ﺔﻴﻧﺎﺜﻟا ﺔﻌﺒﻄﻟا ﺔﻣﺪﻘﻣ
ﻪﺨﻳرﺎﺗو بدﻷا -١
نﻮﻴﻠﻫﺎﺠﻟا -٢
ﺮﻌﺸﻟا ﻞﺤﻧ بﺎﺒﺳأ -٣
ءاﺮﻌﺸﻟاو ﺮﻌﺸﻟا -٤
ﴬﻣ ﺮﻌﺷ -٥
ﺮﻌﺸﻟا -٦
ﲇﻫﺎﺠﻟا ﺮﺜﻨﻟا -٧

original text enter image description here and yes I can copy it and get the same rendered text.

are there any tool that can extract Arabic text correctly

the book link can be found here

3

There are 3 answers

3
K J On BEST ANSWER

The text in a PDF is not the same as the text used for its construction, we can see that in your example where page 7 is shown in Arabic on the surface but is coded as 7 in the plain text.

enter image description here

However a greater problem is the Languages as supported by fonts, so in Notepad I had to accept a script font to see a similarity, but that is using a font substitution.

Another complication is Unicode and whitespace ordering.

so the result from

pdftotext -f 5 -l 5 في_الأدب_الجاهلي.pdf try.txt

At best will look like enter image description here

Thus in summary your Sample 1 is equal if not better, than any other simple attempt.

Later Edit from B.A. comment below

I found a way to go around this, after extracting the text I open the txt file and normalize its content using unicodedata python module that offers unicodedata.normalize() function.

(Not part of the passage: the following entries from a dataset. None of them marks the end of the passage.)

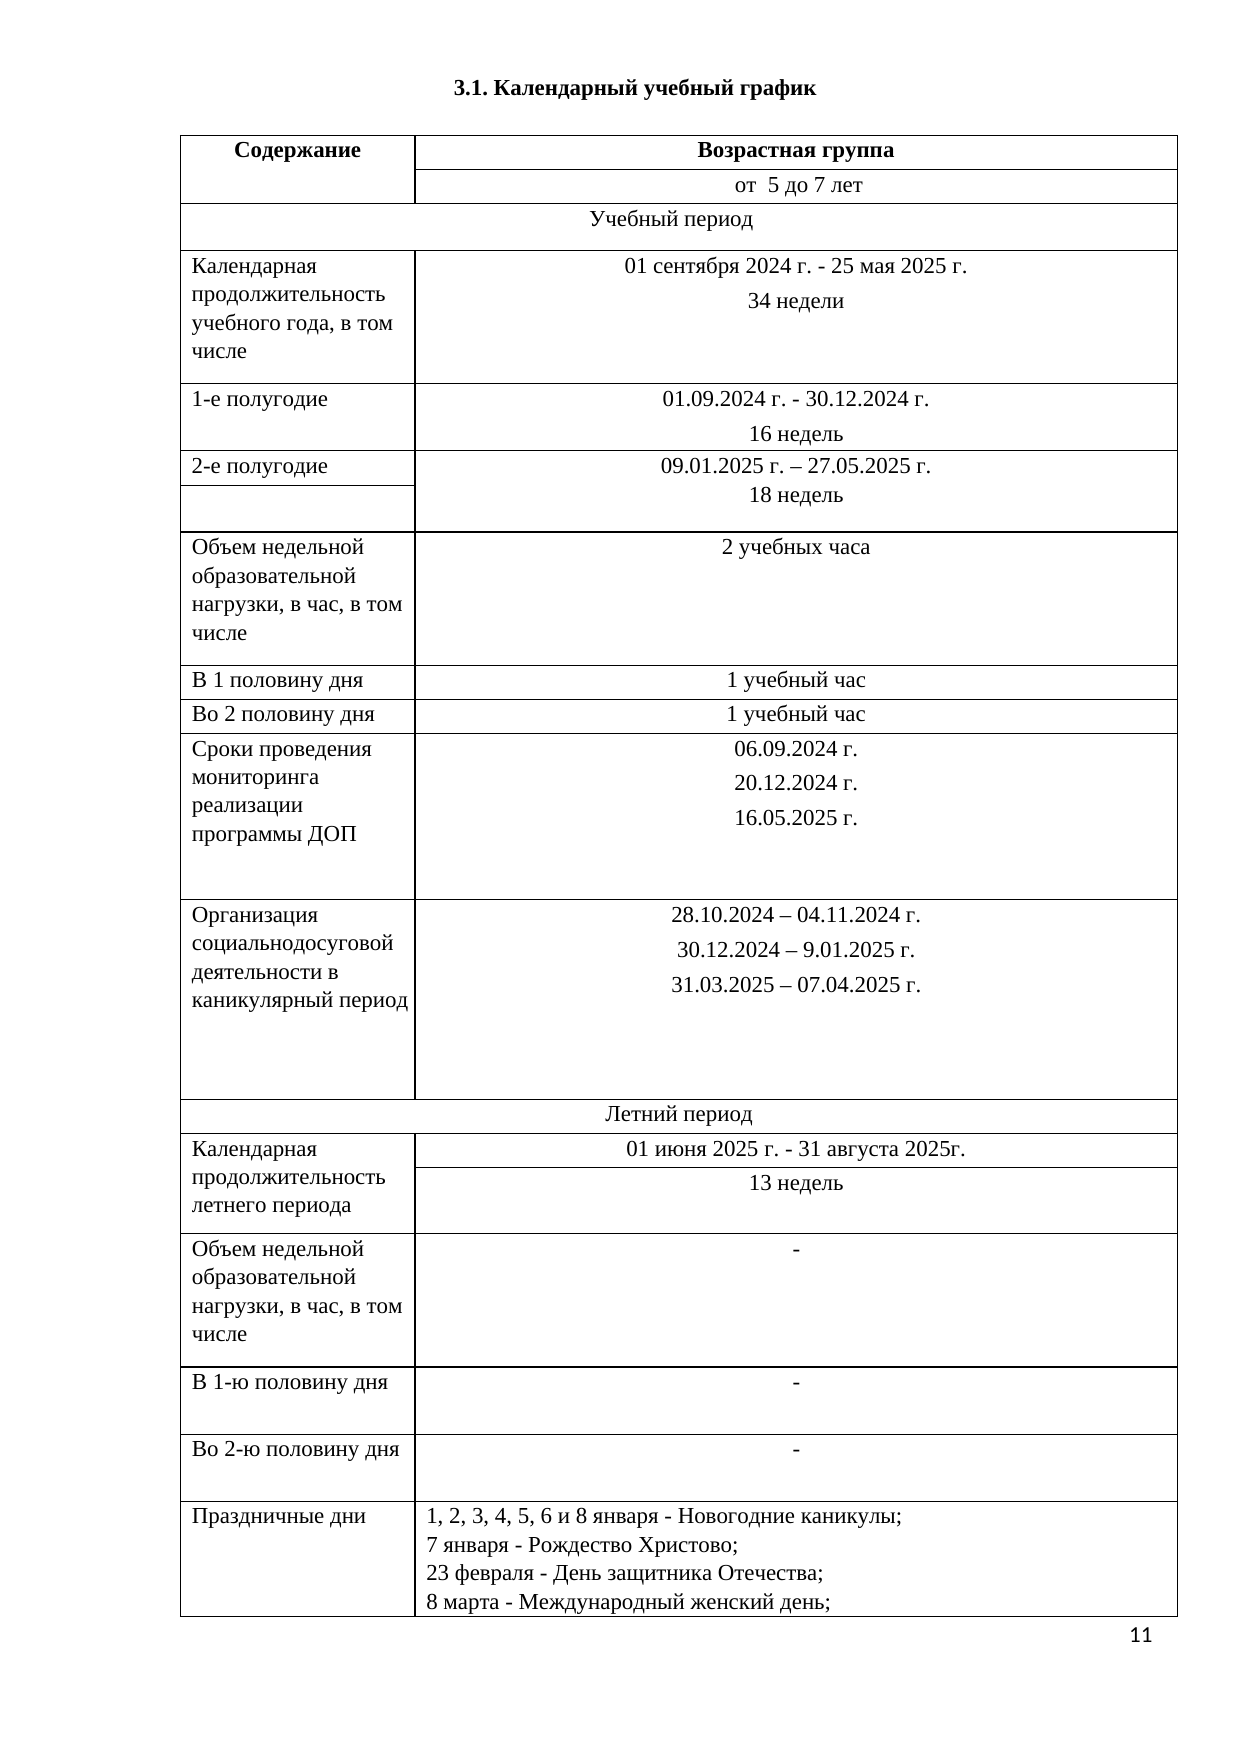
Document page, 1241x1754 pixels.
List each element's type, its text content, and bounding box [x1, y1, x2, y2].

table_cell [181, 486, 414, 531]
table_cell Учебный период [415, 204, 1177, 250]
table_cell 13 недель [416, 1168, 1177, 1233]
table_cell Календарная продолжительность учебного года, в том числе [181, 251, 414, 383]
table_cell 28.10.2024 – 04.11.2024 г. 30.12.2024 – 9.01.2025 г. 31.03.2025 – 07.04.2025 г. [416, 900, 1177, 1098]
table_cell 1 учебный час [416, 666, 1177, 699]
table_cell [416, 1502, 1177, 1616]
table_cell от 5 до 7 лет [416, 170, 1177, 203]
table_cell 2 учебных часа [416, 533, 1177, 664]
table_cell 06.09.2024 г. 20.12.2024 г. 16.05.2025 г. [416, 734, 1177, 899]
table_cell - [416, 1234, 1177, 1366]
table_cell - [416, 1435, 1177, 1501]
table_cell 01.09.2024 г. - 30.12.2024 г. 16 недель [416, 384, 1177, 450]
table_cell 1 учебный час [416, 700, 1177, 733]
table_cell 01 июня 2025 г. - 31 августа 2025г. [416, 1134, 1177, 1167]
table_header Содержание [181, 136, 414, 203]
table_cell Во 2 половину дня [181, 700, 414, 733]
table_cell В 1 половину дня [181, 666, 414, 699]
table_cell [181, 204, 415, 250]
table_cell Праздничные дни [181, 1502, 414, 1616]
table_cell Объем недельной образовательной нагрузки, в час, в том числе [181, 1234, 414, 1366]
table_cell Календарная продолжительность летнего периода [181, 1134, 414, 1233]
table_cell Объем недельной образовательной нагрузки, в час, в том числе [181, 533, 414, 664]
table_cell 01 сентября 2024 г. - 25 мая 2025 г. 34 недели [416, 251, 1177, 383]
table_cell Организация социальнодосуговой деятельности в каникулярный период [181, 900, 414, 1098]
table_cell 1-е полугодие [181, 384, 414, 450]
table_cell 2-е полугодие [181, 451, 414, 484]
table_cell Во 2-ю половину дня [181, 1435, 414, 1501]
text 3.1. Календарный учебный график [177, 74, 1093, 100]
table_cell Летний период [181, 1100, 1177, 1133]
table_cell В 1-ю половину дня [181, 1368, 414, 1433]
table_cell - [416, 1368, 1177, 1433]
table_header Возрастная группа [416, 136, 1177, 169]
table_cell 09.01.2025 г. – 27.05.2025 г. 18 недель [416, 451, 1177, 531]
table_cell Сроки проведения мониторинга реализации программы ДОП [181, 734, 414, 899]
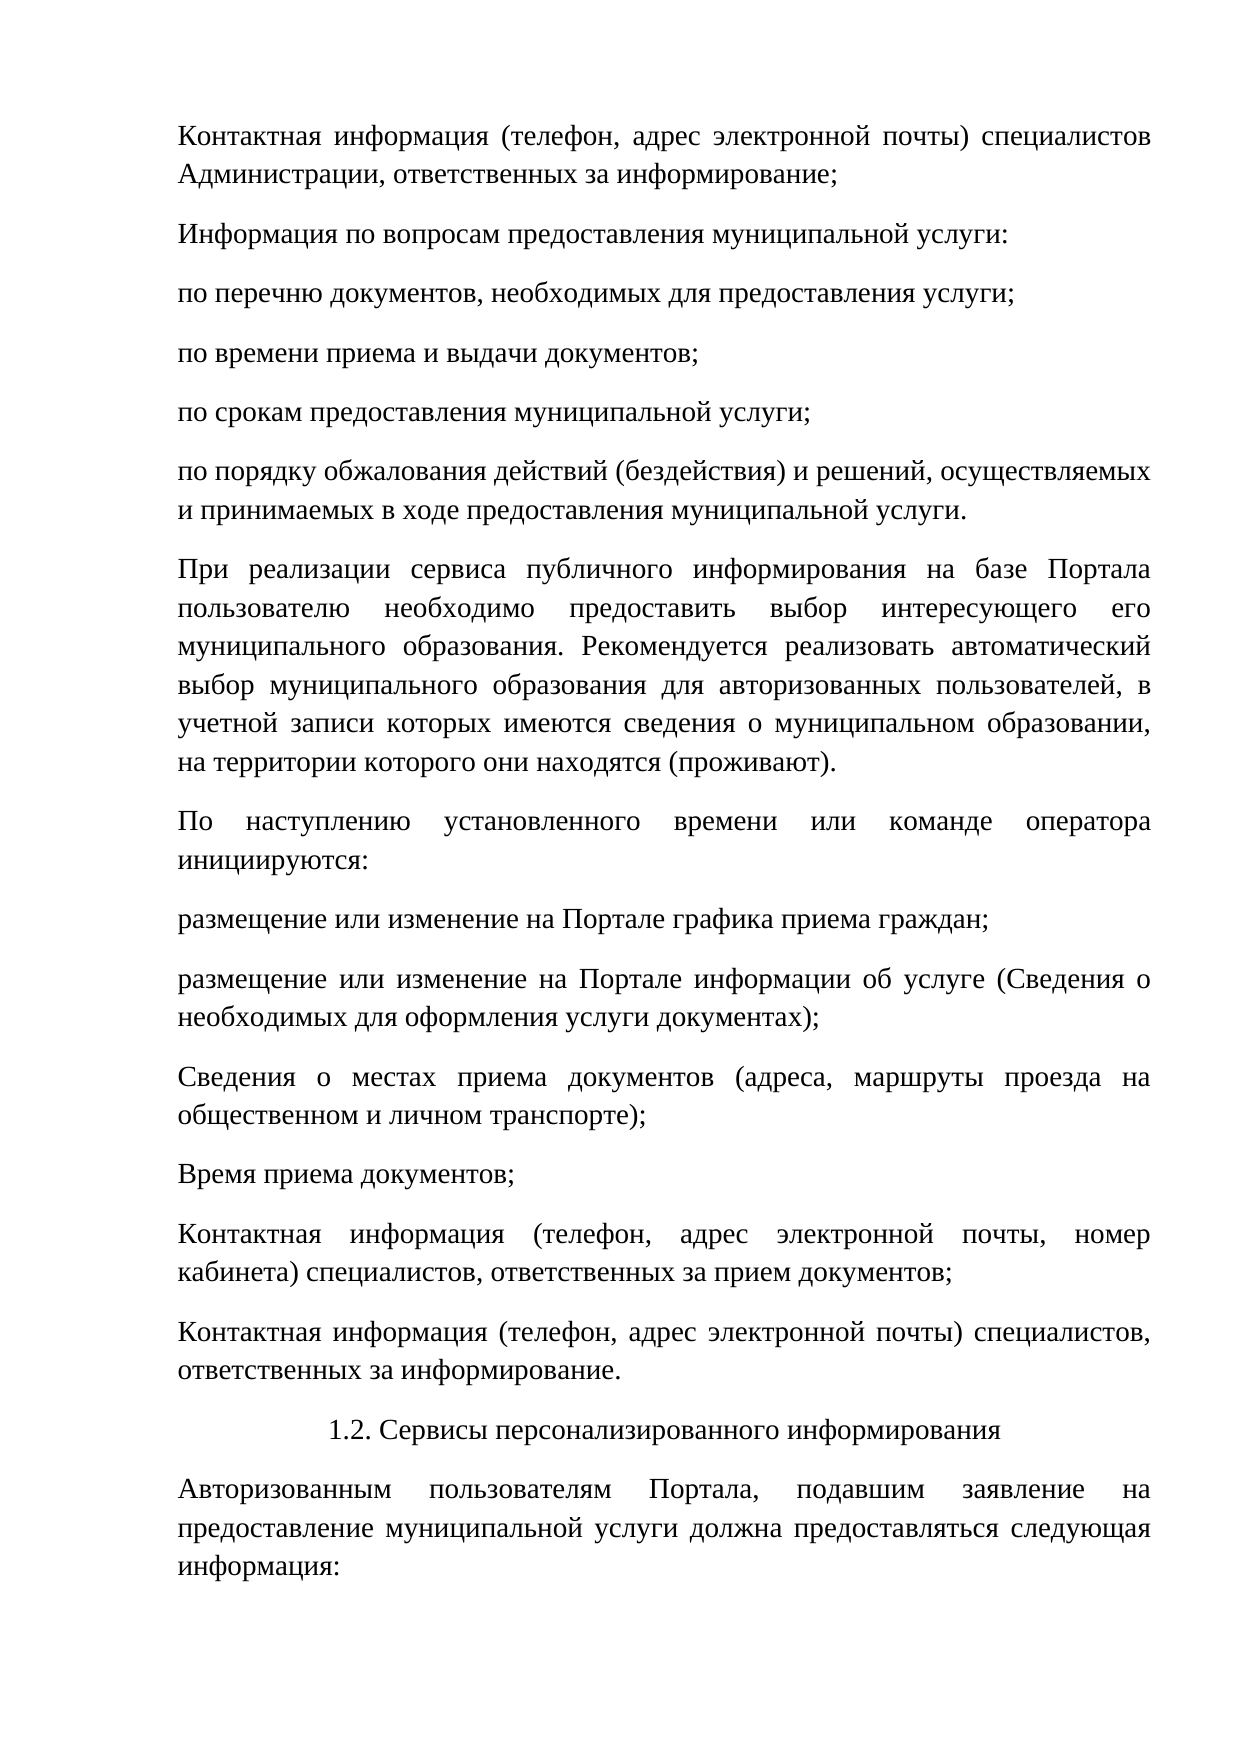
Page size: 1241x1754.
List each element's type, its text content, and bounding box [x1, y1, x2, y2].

text Время приема документов; [177, 1157, 1152, 1190]
text 1.2. Сервисы персонализированного информирования [177, 1412, 1152, 1445]
text Контактная информация (телефон, адрес электронной почты) специалистов, ответственных за информирование. [177, 1314, 1152, 1386]
text по перечню документов, необходимых для предоставления услуги; [177, 275, 1152, 309]
text По наступлению установленного времени или команде оператора инициируются: [177, 803, 1152, 876]
text Авторизованным пользователям Портала, подавшим заявление на предоставление муниципальной услуги должна предоставляться следующая информация: [177, 1471, 1152, 1582]
text размещение или изменение на Портале графика приема граждан; [177, 901, 1152, 935]
text размещение или изменение на Портале информации об услуге (Сведения о необходимых для оформления услуги документах); [177, 961, 1152, 1033]
text Сведения о местах приема документов (адреса, маршруты проезда на общественном и личном транспорте); [177, 1059, 1152, 1131]
text по порядку обжалования действий (бездействия) и решений, осуществляемых и принимаемых в ходе предоставления муниципальной услуги. [177, 453, 1152, 526]
text по срокам предоставления муниципальной услуги; [177, 394, 1152, 428]
text Контактная информация (телефон, адрес электронной почты, номер кабинета) специалистов, ответственных за прием документов; [177, 1216, 1152, 1288]
text При реализации сервиса публичного информирования на базе Портала пользователю необходимо предоставить выбор интересующего его муниципального образования. Рекомендуется реализовать автоматический выбор муниципального образования для авторизованных пользователей, в учетной записи которых имеются сведения о муниципальном образовании, на территории которого они находятся (проживают). [177, 551, 1152, 778]
text Контактная информация (телефон, адрес электронной почты) специалистов Администрации, ответственных за информирование; [177, 118, 1152, 190]
text Информация по вопросам предоставления муниципальной услуги: [177, 216, 1152, 249]
text по времени приема и выдачи документов; [177, 335, 1152, 368]
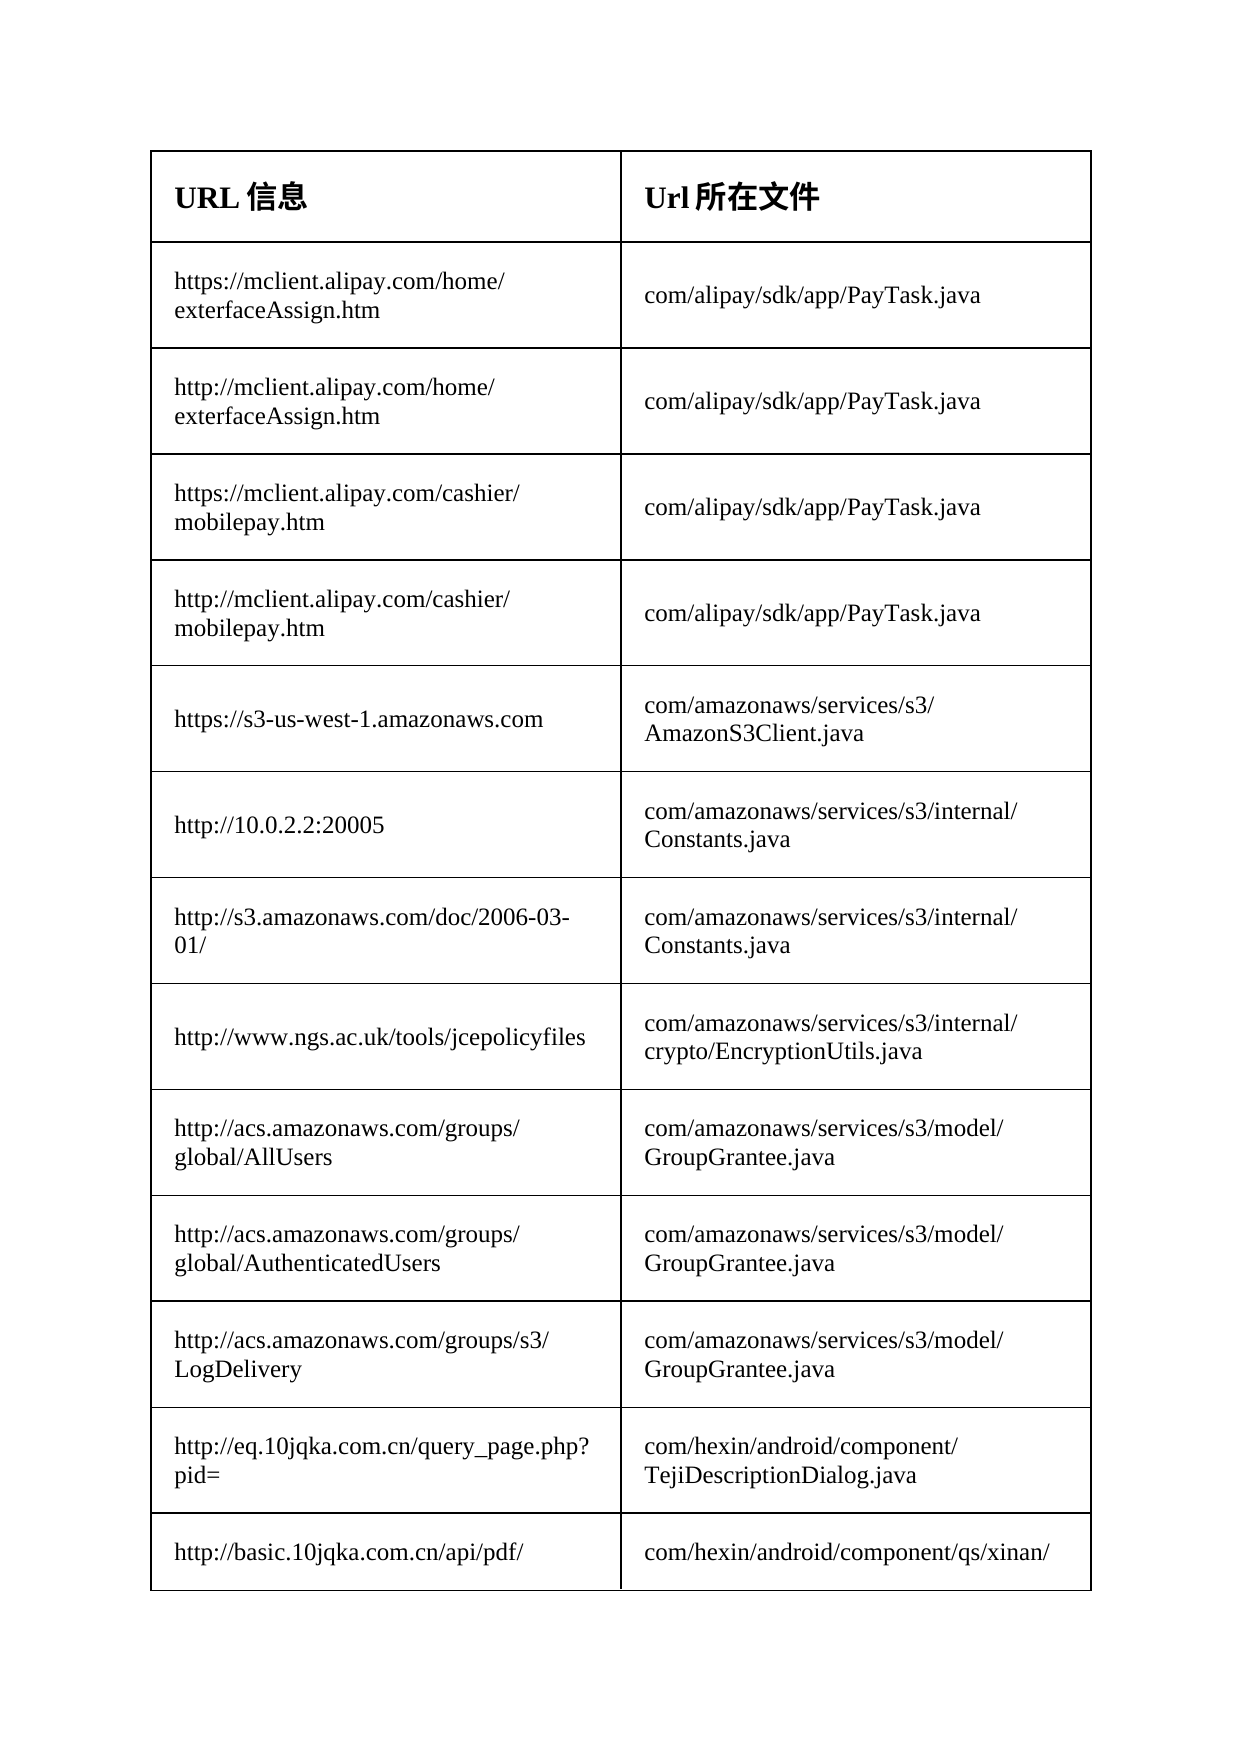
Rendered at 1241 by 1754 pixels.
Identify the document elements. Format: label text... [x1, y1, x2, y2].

So I can now say that pdftotext is the best tool for Arabic text extraction

0
Fayez On

one can also open an Arabic PDF file using MS Word and then save it as a .docx format. This approach can yield a more accurate Arabic transformation from PDF to DOCX. It is recommended to use the latest version of MS Word for enhanced compatibility and better results.

0
Ahmed Ayman On

Unicode Normalization should be fixing that issue. (you can choose NFKC)

Most programming languages have a normal. check here for more info about normalization. https://unicode.org/reports/tr15/